From: Philippe Verdy (verdy_p@wanadoo.fr)
Date: Tue Sep 25 2007 - 19:25:33 CDT
Thanks for pointing it. That's exactly the kind of thing I suggested, having
some normalization form for IDS is really useful for the intended purpose,
i.e. its use by the IRG for the identification and unification of
ideographs.
From your link, I found the revised principles in N1183 more useful:
http://www.cse.cuhk.edu.hk/~irg/irg/irg25/IRGN1183RevisedIDSPrinciples.pdf
This document explicitly says that IDS strings using triples are favored to
decompositions using couples, so that the resulting IDS string is shorter,
without changing the choice of component radicals.
It also gives some principles about the decomposition:
* it is based on glyphs, not on meaning or origin or intended use or
classification between traditional and simplified uses.
* it is language-neutral
* it does not attempt to decompose the radicals too much into their
component strokes, if these strokes are colliding, or intersecting, in a non
trivial way: it keeps them undecomposed, and considers the composed radical
as a good candidate for inclusion in the repertoire of base ideographs.
These rules make sense.

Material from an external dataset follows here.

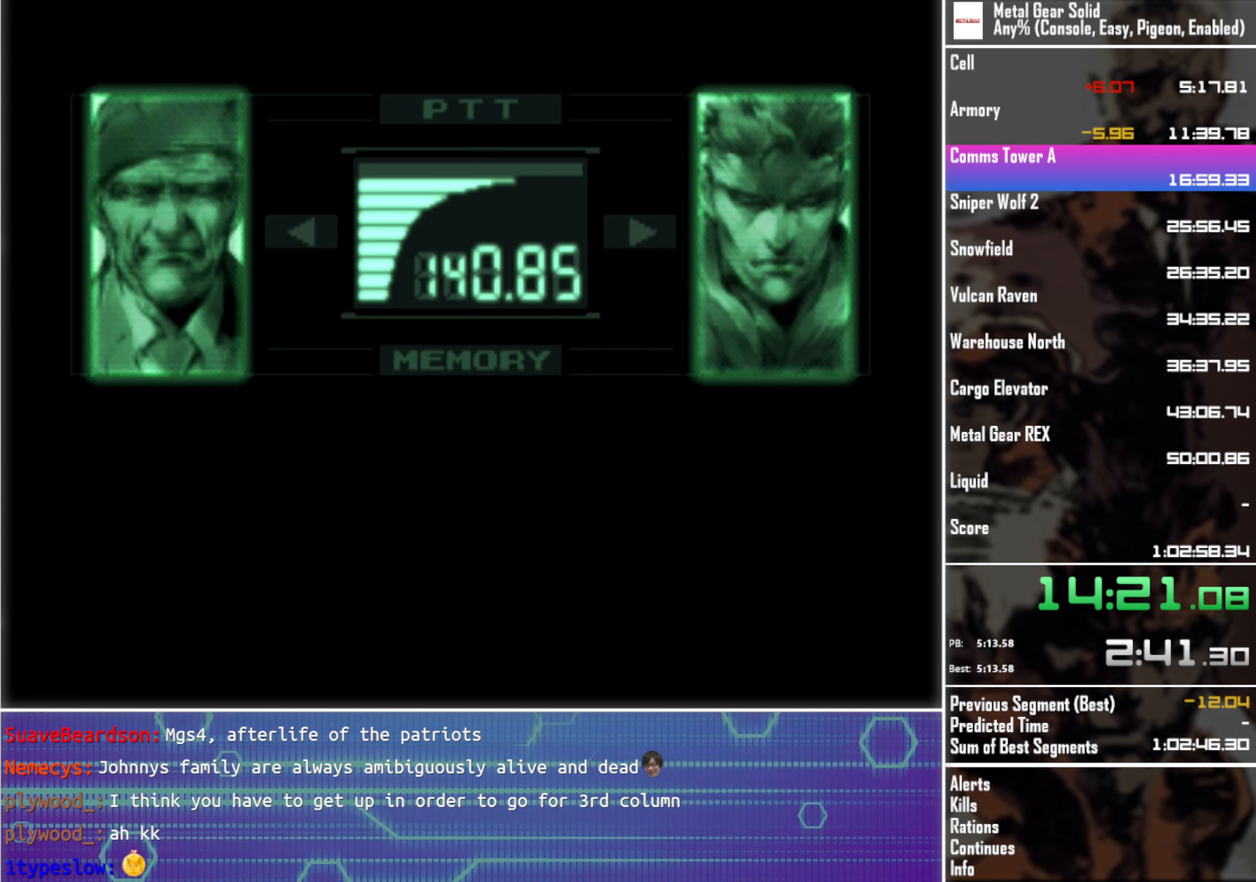
{"buttons": ["L3"], "left_stick": "center", "events": []}
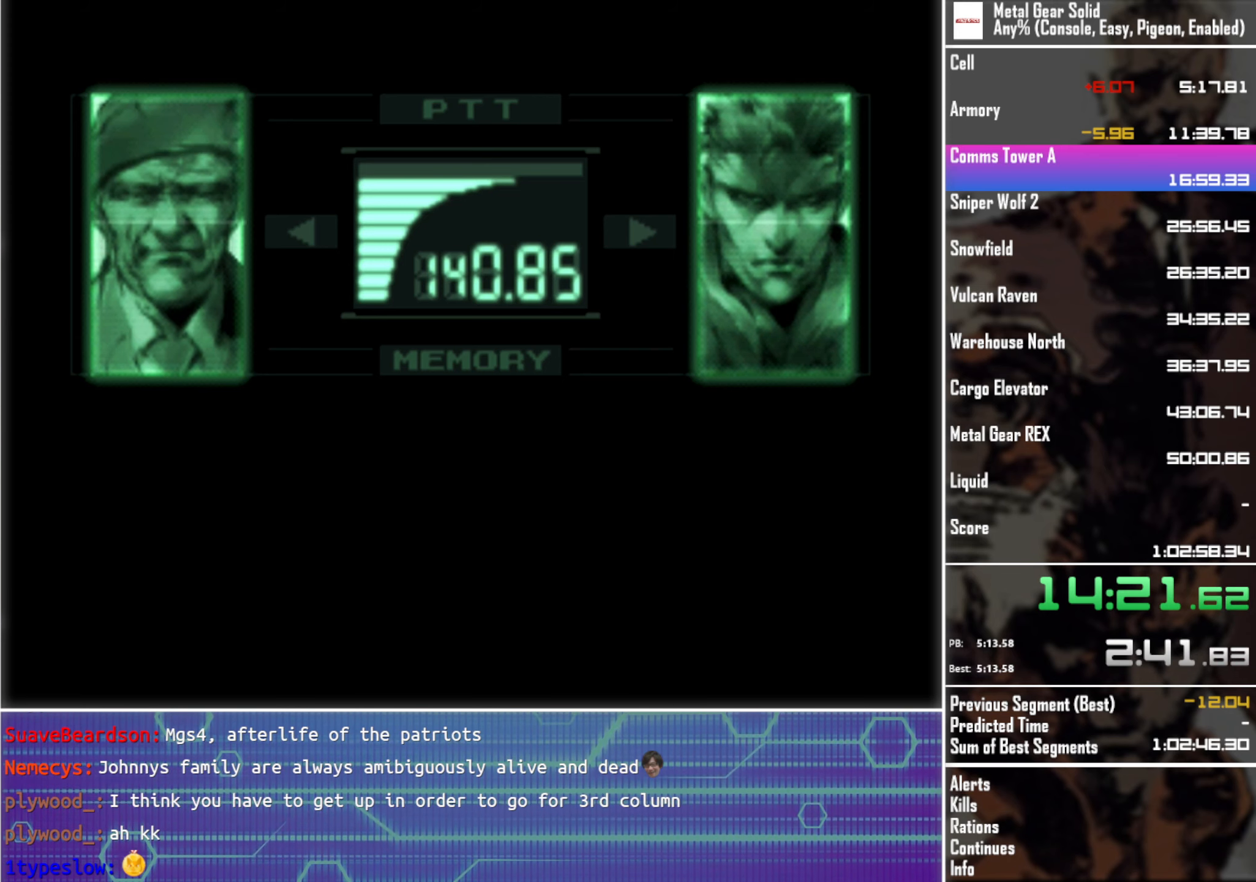
{"buttons": ["L3"], "left_stick": "center", "events": []}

Now if we can use these principles to get a
normative dictionary of IDS decompositions of ideographs, it will help
authors using dictionaries, or locate some rare ideographs, using IDS
strings as search keys from which derived IDS strings can be looked for and
matched to find other ideographs.
It could also be helpful for the implementation of input methods in editors,
or within checkers that attempt detecting the incorrect usage of ideographs,
and guess their meaning according to some usage dictionaries or repositories
of common expressions. It will be less difficult to detect Chinese word
boundaries.
Finally, this could help creating enhanced orthographic rules when there are
ambuiguities about the choice of radicals and the way they should be
composed.
IDS strings won't say anything about the final look of the composed glyph
(because the exact forms of each component radical or even of each stroke
making these radicals will not be specified and will vary between authors
and traditions, or the order in which they are drawn, something that is
quite well documented, but not completely, and this influences a lot their
final appearance and the possible confusions between normally distinct
radicals due to some transformations of the strokes when radicals are
resized and adjusted to fit in the composition square, when also trying to
keep them still readable.)
From this extensive work, the composition rules may be finally formalized,
after studying the various ways the same couples or triples of base
ideographs are adjusted within many distinct composed ideographs, helping
font authors to create more meaningful and readable ideographic fonts with a
richer subset of supported ideographs and a consistent style based on a
reduced set of possible stroke forms and contextual stroke transformation
rules (working much like hinting with linear transforms of glyph control
points depending on some external conditions).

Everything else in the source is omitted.